Robert Clark and Christiane O’Hara stand next to a bicycle set up to a monitor

Cycling is a low impact activity used for fitness, commuting, competition or rehabilitation. A bicycle’s crank typically ranges in length between 170-175 mm. The length of the crank could impact several biomechanical and physiological measures which may affect cycling performance and potentially reduce injury.

Under the direction of kinesiology faculty Robert Clark and Christiane O’Hara, undergraduate Frost Research Fellows Cameron Swick, Natalie Grohmann, Austin Bohn and Ashley Shen conducted research with 18 elite level cyclists during summer 2018. The purpose of the study was to examine the effects of six different crank lengths on gross efficiency, heart rate, maximum power, optimal pedaling rate (cadence at maximum power) and joint kinematics of the hip and knee.

During steady-state cycling, shorter cranks had a higher gross efficiency (150 mm: 22.1%) compared to longer cranks (180 mm: 21.6%), (p < 0.001). There was an increase in optimal pedaling rate between 150 mm cranks (130 rpm) and all other lengths (180 mm: 120 rpm) (p < 0.001). 150 mm cranks have a significantly smaller hip (45 degrees) and knee (67 degrees) range of motion than all other cranks measured (180 mm: hip 51 degrees, knee 75 degrees) (p < 0.001). These results show that shorter cranks can be advantageous.

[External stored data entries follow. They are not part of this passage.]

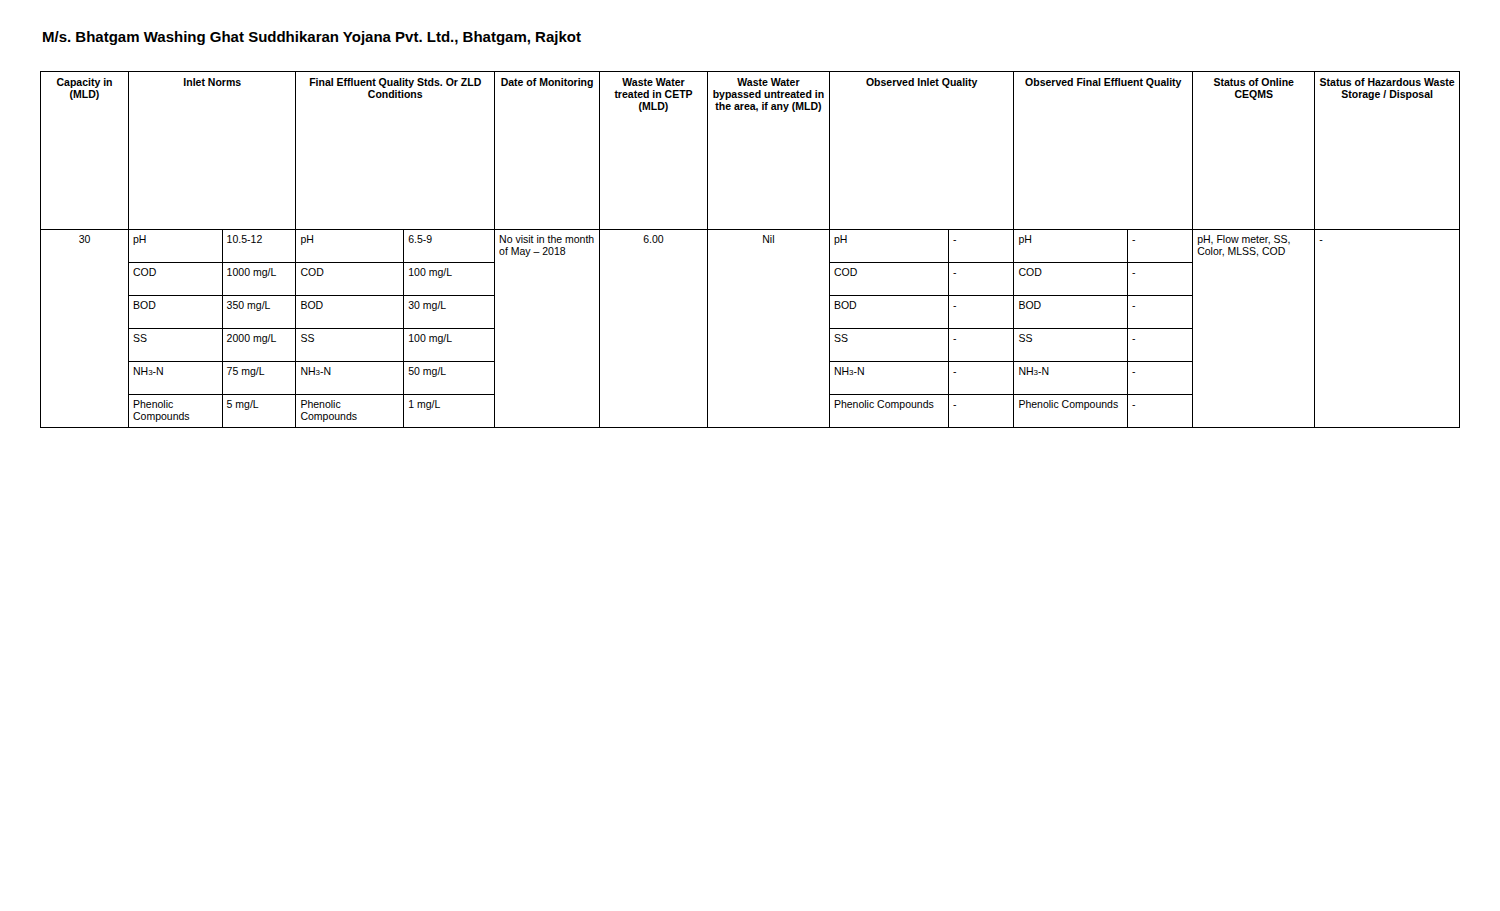M/s. Bhatgam Washing Ghat Suddhikaran Yojana Pvt. Ltd., Bhatgam, Rajkot
| Capacity in (MLD) | Inlet Norms | Final Effluent Quality Stds. Or ZLD Conditions | Date of Monitoring | Waste Water treated in CETP (MLD) | Waste Water bypassed untreated in the area, if any (MLD) | Observed Inlet Quality | Observed Final Effluent Quality | Status of Online CEQMS | Status of Hazardous Waste Storage / Disposal |
| --- | --- | --- | --- | --- | --- | --- | --- | --- | --- |
| 30 | pH | 10.5-12 | pH | 6.5-9 | No visit in the month of May – 2018 | 6.00 | Nil | pH | - | pH | - | pH, Flow meter, SS, Color, MLSS, COD | - |
| COD | 1000 mg/L | COD | 100 mg/L | COD | - | COD | - |
| BOD | 350 mg/L | BOD | 30 mg/L | BOD | - | BOD | - |
| SS | 2000 mg/L | SS | 100 mg/L | SS | - | SS | - |
| NH 3 -N | 75 mg/L | NH 3 -N | 50 mg/L | NH 3 -N | - | NH 3 -N | - |
| Phenolic Compounds | 5 mg/L | Phenolic Compounds | 1 mg/L | Phenolic Compounds | - | Phenolic Compounds | - |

Preliminary results were presented at the Southwest American College of Sports Medicine (ACSM) Conference in fall 2018, and the students will present further findings at the National ACSM Conference in Orlando during spring 2019.

Students interested in similar biomechanics research can take a new, interdisciplinary class called Interdisciplinary Studies in Biomechanics. This activity-based class involves hypothesis-driven research in interdisciplinary teams, including written proposal development and written and oral communication of results to a scientific audience.